The thought of it was too horrible. It beat into her brain until she felt that her head must burst as under the blows of a sledge-hammer or else that she must go mad.
She pushed back the matted hair from her temples, and looked round the tiny, dark, lonely room in abject terror. From far away came the shrill whistle of the engine which bore her father away to Kecskemet. It must be nearly half-past nine, then, and close on half an hour since she had been left here alone with her terrors. Yet another half-hour and . . .

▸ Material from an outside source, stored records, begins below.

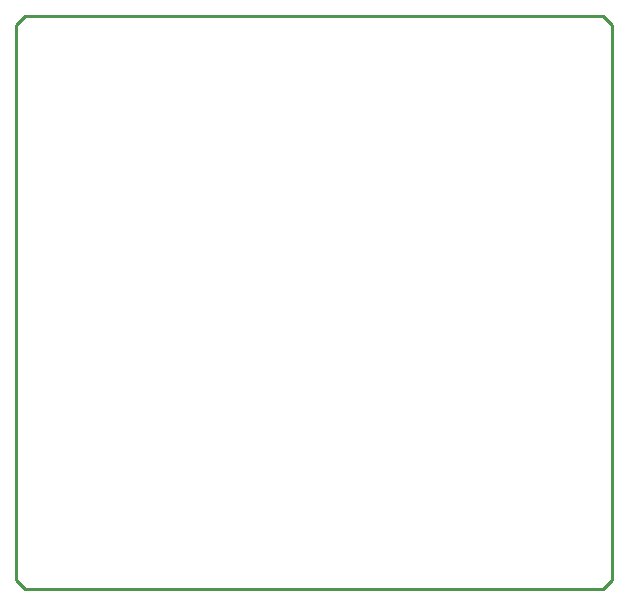
<source format=gko>
G04 Layer_Color=16711935*
%FSLAX25Y25*%
%MOIN*%
G70*
G01*
G75*
%ADD10C,0.01000*%
D10*
X465500Y237500D02*
X462500Y234500D01*
X465500Y237500D02*
Y422500D01*
X462500Y425500D01*
X270000Y234500D02*
X267000Y237500D01*
X462500Y234500D02*
X270000D01*
X267000Y237500D02*
Y422500D01*
X270000Y425500D02*
X267000Y422500D01*
X462500Y425500D02*
X270000D01*
M02*

</source>
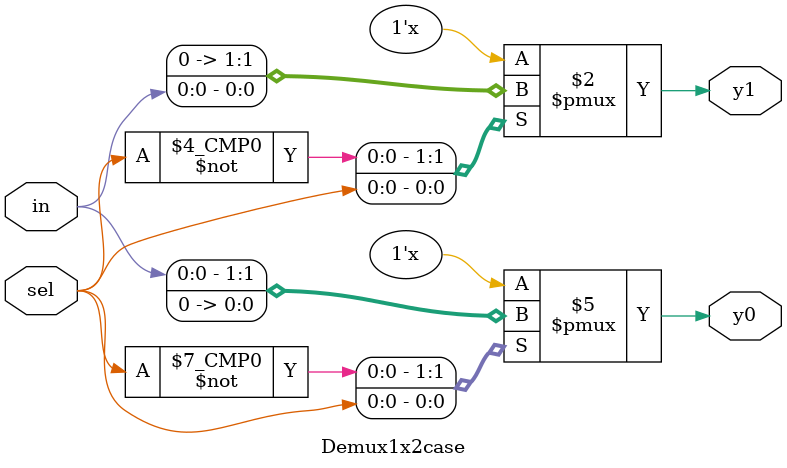
<source format=v>
`timescale 1ns / 1ps


module Demux1x2case(output reg y0,y1,input sel,in);
always @(*)
begin
case(sel)
1'b0 : {y0,y1} = {in,1'b0};
1'b1 : {y1,y0} = {in,1'b0};
endcase
end
endmodule

</source>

No, no! This she felt that she could not endure--not another half-hour of this awful, death-dealing suspense. Anything would be better than that--death at Leopold's hands--a quick gasp, a final agony--yes! That would be briefer and better--and perhaps Leo's heart would misgive him--perhaps . . . but in any case, anything _must_ be better than this suspense.
She struggled to her feet; her knees shook under her: for the moment she could not have moved if her very life had depended on it. So she stood still, propped against the table, her hands clutching convulsively at its edge for support, and her eyes dilated and staring, still searching round the room wildly for the key.
At last she felt that she could walk; she tottered back across the room, back to the door, and her twitching fingers were once more fumbling with the bolts.
The house was so still and the air was so oppressive. When she paused in her fumbling--since her fingers refused her service--she could almost hear that movement again behind the acacia tree outside, and that rustling among the leaves.